** Opening PASSAGE FOR REVIEW block **

Change Data Capture: Change Data Capture on top of most any SQL database would enable us to write data and then roll up the history of writes using a process that applies the writes in order. A SQL database like PostgreSQL serves as an ideal foundation for this approach. To make such a database scale, we would need to have an independent stream per collection; otherwise the resulting system would not be scalable. There is no CDC system for any of the primitives Chroma builds upon, so we would have to build CDC from scratch.

Additionally, none of these systems support the scalability requirements of Chroma. Each Chroma collection requires its own independent stream of updates, and these systems would require us to manually shard collections across multiple instances rather than providing per-collection scalability. To enable Chroma to scale on top of one of these systems, we would need to deploy multiple instances and manage the distribution of collections across them. This would necessitate additional code paths and architectural components for managing distribution across the multiple instances. This architecture would require a routing layer, failover mechanisms, and migration strategies.

Managing a fleet of databases adds significant operational complexity: coordination overhead, correlated failures, and consensus protocol management. When recent advances have made an object-storage-native approach possible because of stronger consistency guarantees, it doesn't take on the burden of managing distributed database infrastructure when there is an enticing alternative.

S3's New Feature Unlocks a 30-Year-Old Algorithm#

At the same time we were evaluating ways to improve our log, Amazon made a substantial change to their S3 offering that is the most substantial change since the move from eventual to strong consistency: A new conditional writes feature. This feature allows writers to explicitly say, "Do not overwrite this file," or, "Overwrite this file if and only if it exactly matches a specific, previous digest." Introduced in November, 2024, this new feature enables applications to coordinate directly on object storage without an additional mechanism because the normal upload mechanism now supports this. It becomes possible to do read-modify-write operations by reading the file and writing if and only if no concurrent writes occur. To put it another way, this new feature from Amazon makes it possible to build atomic, lock-free data structures on top of object storage. It made it possible for us to build our log.

This isn't a stretch: The same algorithms that apply to memory can be applied to object storage. When Jeff Bezos specified S3, he wanted malloc for the Internet. If S3 is the malloc of the Internet, then conditional writes can be used to construct and mutate pointer-rich structures. S3 keys are opaque, variable-sized pointers that refer to opaque, variable-sized regions of memory. S3 exposes two methods for atomically manipulating files: "If-match" and "If-none-match". Doing an "if-none-match" allows for atomic allocation and initialization of a region of memory. Performing an "if-match" allows for overwriting contents only when they exactly match—a compare and swap of sorts. In S3, performing an if-match is like atomically deallocating and reallocating a struct; not quite the same as compare-and-swap in-memory, but then again the Internet isn't a single machine. We say that it's different from compare-and-swap because the latter generally doesn't allow substituting variable-sized values while S3 does.

** Closing PASSAGE FOR REVIEW block **

■ **EXPLORE THE MATERIAL**:
**a)** Answer these questions using the passage on Chroma's log design:
(i) Which SQL database does it call an ideal foundation for Change Data Capture?
(ii) When was S3's conditional writes feature introduced?
(iii) What two methods does S3 expose for atomically manipulating files?
**b)** Return word for word the stretch of the passage on Chroma's log design from "Additionally, none of" through "and migration strategies.".
**c)** According to the passage on Chroma's log design, what kinds of operational complexity come with managing a fleet of databases? List all of them.

** Opening INFORMATION SUPPLIED block **

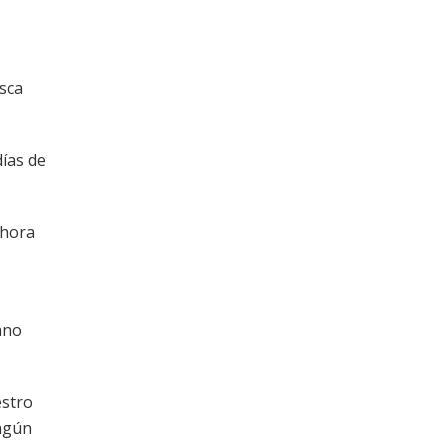
esca
días de
ahora
ano
estro
ingún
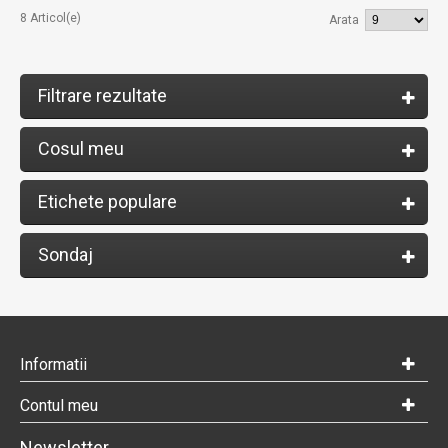
8 Articol(e)
Arata
Filtrare rezultate
Cosul meu
Etichete populare
Sondaj
Informatii
Contul meu
Newsletter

** Closing INFORMATION SUPPLIED block **

■ **RESPONSES TO THE EXERCISE**:
**a)**
(i) PostgreSQL
(ii) November, 2024
(iii) "If-match" and "If-none-match"

**b)**
Additionally, none of these systems support the scalability requirements of Chroma. Each Chroma collection requires its own independent stream of updates, and these systems would require us to manually shard collections across multiple instances rather than providing per-collection scalability. To enable Chroma to scale on top of one of these systems, we would need to deploy multiple instances and manage the distribution of collections across them. This would necessitate additional code paths and architectural components for managing distribution across the multiple instances. This architecture would require a routing layer, failover mechanisms, and migration strategies.

**c)**
coordination overhead
correlated failures
consensus protocol management